Welcome back to my re-read, recap, and reaction to Robert Jordan’s Wheel of Time series. This post will only have spoilers through the current chapter.
You can find my previous chapter recaps HERE.
Chapter 21: Into the Heart
Tairen nobility fills the huge chamber, with its red stone columns. All of the nobility, high and low, are arrayed around the Heart of the Stone after being summoned by Rand and await his arrival. Prior to Rand, only the High Lords came to the Heart, and they only did so for four yearly ceremonies. Moiraine arrives with Egwene and is irritated that Lan is not with her though she can feel through the bond that he is still in the city. Moiraine thinks to herself that Lan is now bound to Nynaeve just as tightly as he is bound to Moiraine, though in other ways. Moiraine does not want to give Lan up lightly and muses to herself that Nynaeve will have him when she dies, but not before.
The Tairens get out of the way of both Moiraine and Egwene, not liking Aes Sedai or the One Power, as Moiraine asks Egwene if Rand has said anything about what he plans to announce. Egwene replies that he has not said anything and she sounds to Moiraine as if she is as irritated by that as Moiraine feels. Moiraine suggests to Egwene that she bring Rand to confide in her but Egwene gives her a look to indicate she knows why Moiraine is making the suggestion, before telling her that Rand will not confide in anyone. She looks angry about this and Moiraine thinks that Egwene must also be upset over Rand strolling around the Stone kissing Elayne in secluded corners. Moiraine thinks that Egwene does not even know the half of it, yet.

Do this
Copy out the Wheel of Time chapter recap above in full, word for word.

Dataset content
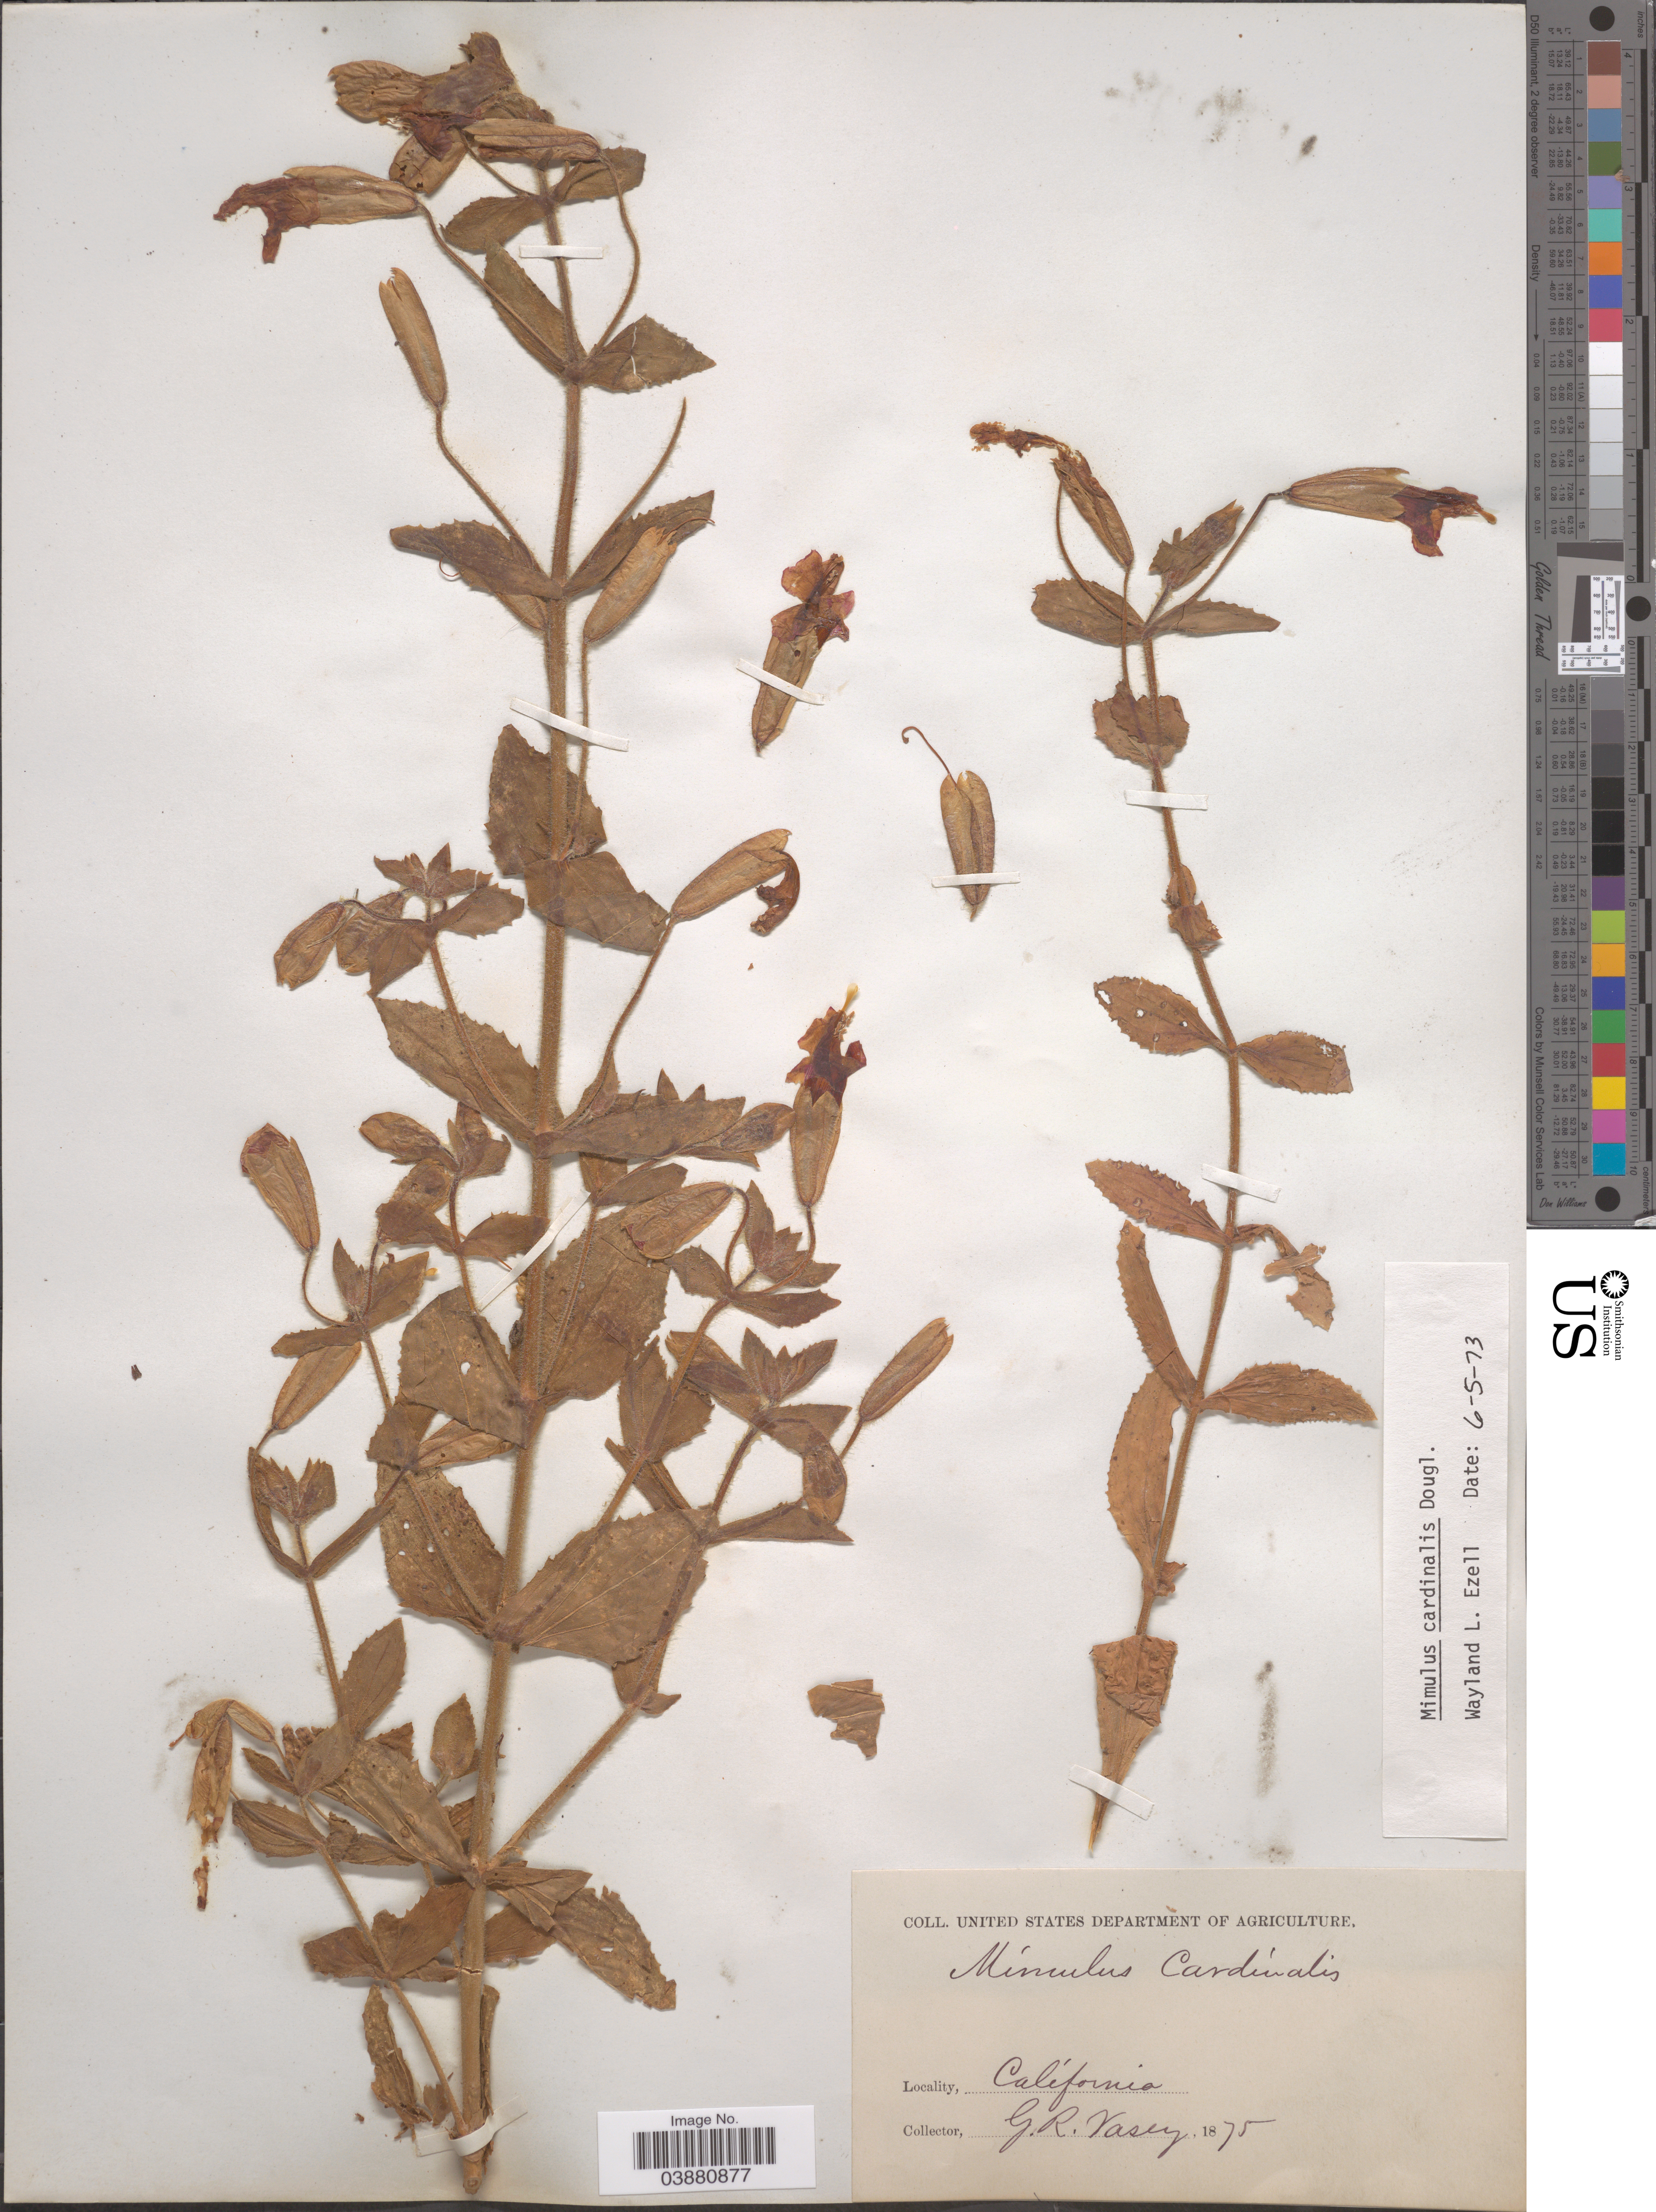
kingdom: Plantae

Worked solution
Welcome back to my re-read, recap, and reaction to Robert Jordan’s Wheel of Time series. This post will only have spoilers through the current chapter.
You can find my previous chapter recaps HERE.
Chapter 21: Into the Heart
Tairen nobility fills the huge chamber, with its red stone columns. All of the nobility, high and low, are arrayed around the Heart of the Stone after being summoned by Rand and await his arrival. Prior to Rand, only the High Lords came to the Heart, and they only did so for four yearly ceremonies. Moiraine arrives with Egwene and is irritated that Lan is not with her though she can feel through the bond that he is still in the city. Moiraine thinks to herself that Lan is now bound to Nynaeve just as tightly as he is bound to Moiraine, though in other ways. Moiraine does not want to give Lan up lightly and muses to herself that Nynaeve will have him when she dies, but not before.
The Tairens get out of the way of both Moiraine and Egwene, not liking Aes Sedai or the One Power, as Moiraine asks Egwene if Rand has said anything about what he plans to announce. Egwene replies that he has not said anything and she sounds to Moiraine as if she is as irritated by that as Moiraine feels. Moiraine suggests to Egwene that she bring Rand to confide in her but Egwene gives her a look to indicate she knows why Moiraine is making the suggestion, before telling her that Rand will not confide in anyone. She looks angry about this and Moiraine thinks that Egwene must also be upset over Rand strolling around the Stone kissing Elayne in secluded corners. Moiraine thinks that Egwene does not even know the half of it, yet.